Considéré comme pionnier dans le traitement et la collecte des déchets, le Maroc va le devenir aussi pour la valorisation de ces déchets. C’est dans ce pays que pourrait bientôt débuter les premiers tests d’une machine mise au point par une société suisse qui œuvre avec l’entreprise C3Medical.

«Il faut procéder aux tests avant de commercialiser. Les techniques sont au point, le problème maintenant est d’avoir les autorisations… Cela va coûter cher dans un premier temps. Mais par expérience, ce qui est cher aujourd’hui ne le sera pas demain. L’intérêt, c’est de rendre abordable ces nouvelles technologies pour qu’elles soient à la portée des pays africains.»

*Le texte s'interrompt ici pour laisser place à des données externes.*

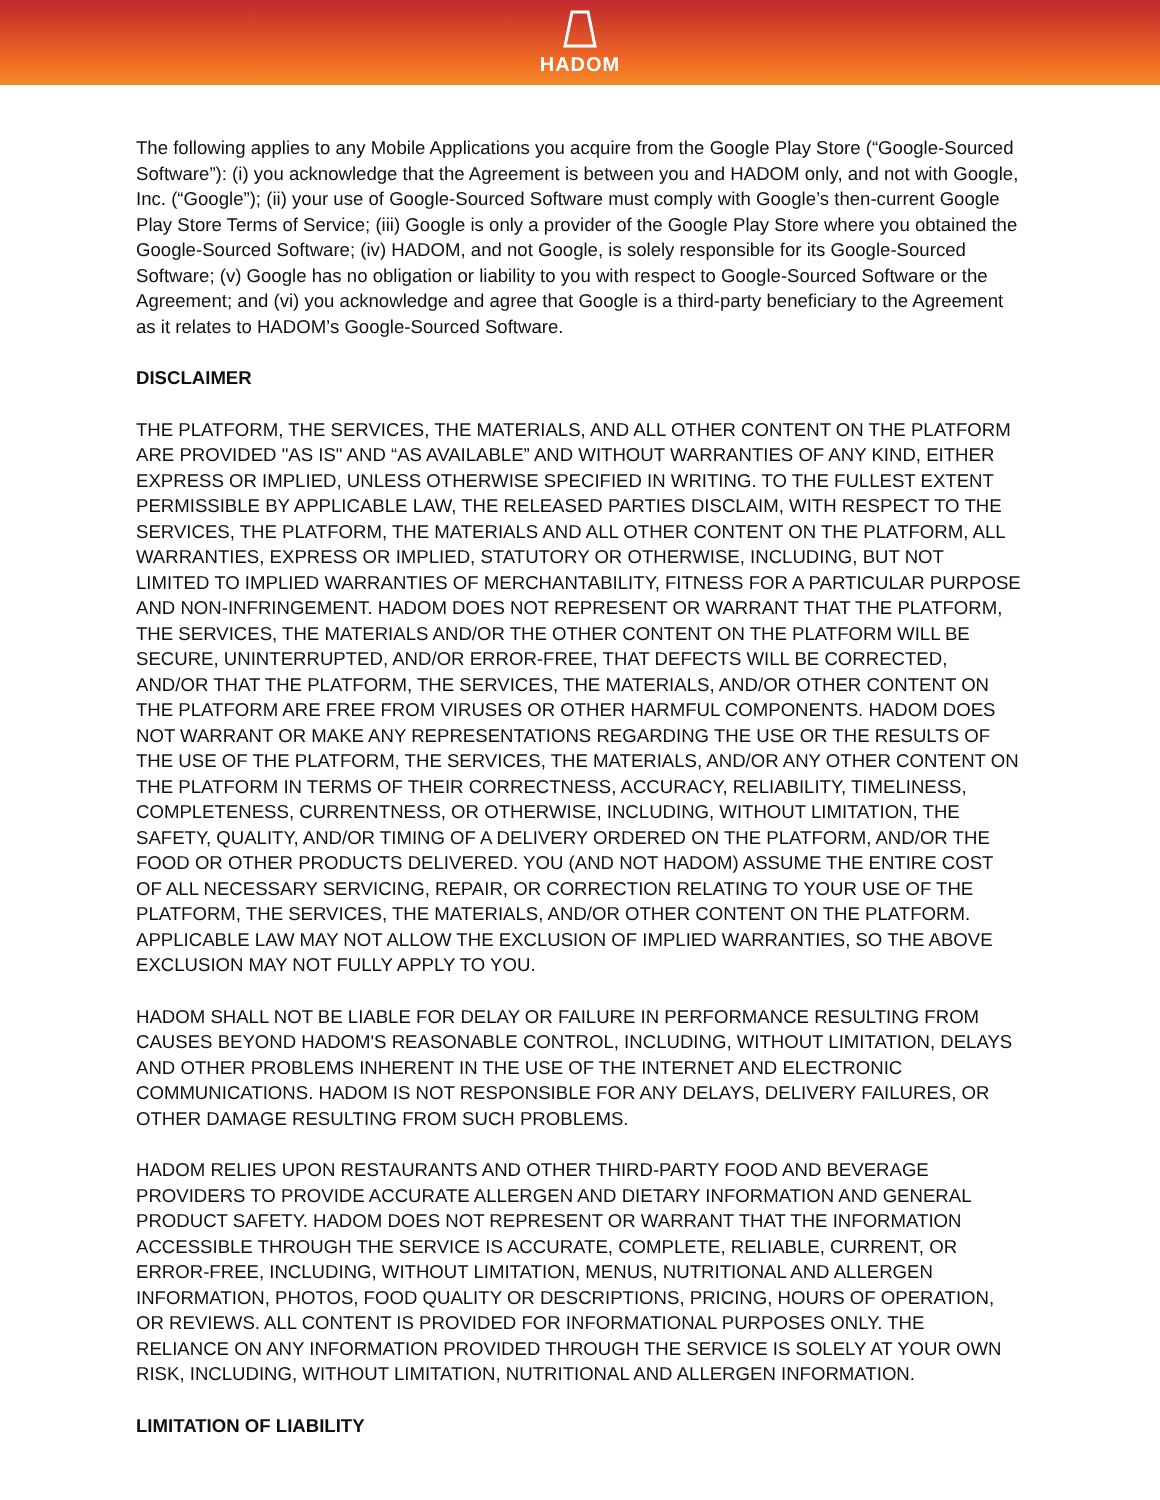HADOM
The following applies to any Mobile Applications you acquire from the Google Play Store (“Google-Sourced Software”): (i) you acknowledge that the Agreement is between you and HADOM only, and not with Google, Inc. (“Google”); (ii) your use of Google-Sourced Software must comply with Google’s then-current Google Play Store Terms of Service; (iii) Google is only a provider of the Google Play Store where you obtained the Google-Sourced Software; (iv) HADOM, and not Google, is solely responsible for its Google-Sourced Software; (v) Google has no obligation or liability to you with respect to Google-Sourced Software or the Agreement; and (vi) you acknowledge and agree that Google is a third-party beneficiary to the Agreement as it relates to HADOM’s Google-Sourced Software.
DISCLAIMER
THE PLATFORM, THE SERVICES, THE MATERIALS, AND ALL OTHER CONTENT ON THE PLATFORM ARE PROVIDED "AS IS" AND “AS AVAILABLE” AND WITHOUT WARRANTIES OF ANY KIND, EITHER EXPRESS OR IMPLIED, UNLESS OTHERWISE SPECIFIED IN WRITING. TO THE FULLEST EXTENT PERMISSIBLE BY APPLICABLE LAW, THE RELEASED PARTIES DISCLAIM, WITH RESPECT TO THE SERVICES, THE PLATFORM, THE MATERIALS AND ALL OTHER CONTENT ON THE PLATFORM, ALL WARRANTIES, EXPRESS OR IMPLIED, STATUTORY OR OTHERWISE, INCLUDING, BUT NOT LIMITED TO IMPLIED WARRANTIES OF MERCHANTABILITY, FITNESS FOR A PARTICULAR PURPOSE AND NON-INFRINGEMENT. HADOM DOES NOT REPRESENT OR WARRANT THAT THE PLATFORM, THE SERVICES, THE MATERIALS AND/OR THE OTHER CONTENT ON THE PLATFORM WILL BE SECURE, UNINTERRUPTED, AND/OR ERROR-FREE, THAT DEFECTS WILL BE CORRECTED, AND/OR THAT THE PLATFORM, THE SERVICES, THE MATERIALS, AND/OR OTHER CONTENT ON THE PLATFORM ARE FREE FROM VIRUSES OR OTHER HARMFUL COMPONENTS. HADOM DOES NOT WARRANT OR MAKE ANY REPRESENTATIONS REGARDING THE USE OR THE RESULTS OF THE USE OF THE PLATFORM, THE SERVICES, THE MATERIALS, AND/OR ANY OTHER CONTENT ON THE PLATFORM IN TERMS OF THEIR CORRECTNESS, ACCURACY, RELIABILITY, TIMELINESS, COMPLETENESS, CURRENTNESS, OR OTHERWISE, INCLUDING, WITHOUT LIMITATION, THE SAFETY, QUALITY, AND/OR TIMING OF A DELIVERY ORDERED ON THE PLATFORM, AND/OR THE FOOD OR OTHER PRODUCTS DELIVERED. YOU (AND NOT HADOM) ASSUME THE ENTIRE COST OF ALL NECESSARY SERVICING, REPAIR, OR CORRECTION RELATING TO YOUR USE OF THE PLATFORM, THE SERVICES, THE MATERIALS, AND/OR OTHER CONTENT ON THE PLATFORM. APPLICABLE LAW MAY NOT ALLOW THE EXCLUSION OF IMPLIED WARRANTIES, SO THE ABOVE EXCLUSION MAY NOT FULLY APPLY TO YOU.
HADOM SHALL NOT BE LIABLE FOR DELAY OR FAILURE IN PERFORMANCE RESULTING FROM CAUSES BEYOND HADOM'S REASONABLE CONTROL, INCLUDING, WITHOUT LIMITATION, DELAYS AND OTHER PROBLEMS INHERENT IN THE USE OF THE INTERNET AND ELECTRONIC COMMUNICATIONS. HADOM IS NOT RESPONSIBLE FOR ANY DELAYS, DELIVERY FAILURES, OR OTHER DAMAGE RESULTING FROM SUCH PROBLEMS.
HADOM RELIES UPON RESTAURANTS AND OTHER THIRD-PARTY FOOD AND BEVERAGE PROVIDERS TO PROVIDE ACCURATE ALLERGEN AND DIETARY INFORMATION AND GENERAL PRODUCT SAFETY. HADOM DOES NOT REPRESENT OR WARRANT THAT THE INFORMATION ACCESSIBLE THROUGH THE SERVICE IS ACCURATE, COMPLETE, RELIABLE, CURRENT, OR ERROR-FREE, INCLUDING, WITHOUT LIMITATION, MENUS, NUTRITIONAL AND ALLERGEN INFORMATION, PHOTOS, FOOD QUALITY OR DESCRIPTIONS, PRICING, HOURS OF OPERATION, OR REVIEWS. ALL CONTENT IS PROVIDED FOR INFORMATIONAL PURPOSES ONLY. THE RELIANCE ON ANY INFORMATION PROVIDED THROUGH THE SERVICE IS SOLELY AT YOUR OWN RISK, INCLUDING, WITHOUT LIMITATION, NUTRITIONAL AND ALLERGEN INFORMATION.
LIMITATION OF LIABILITY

Brahim Bakhis en est convaincu : les gouvernements africains ont tout intérêt à élaborer des plans nationaux de gestion des déchets médicaux et pharmaceutiques. Il assure que si aujourd’hui les hôpitaux paient des sociétés extérieures pour récupérer leurs déchets médicaux, ce sont ces sociétés qui, demain, «iront leur acheter ces mêmes déchets pour récupérer le métal, le plastique et d’autres produits», pour les réinjecter dans le circuit économique.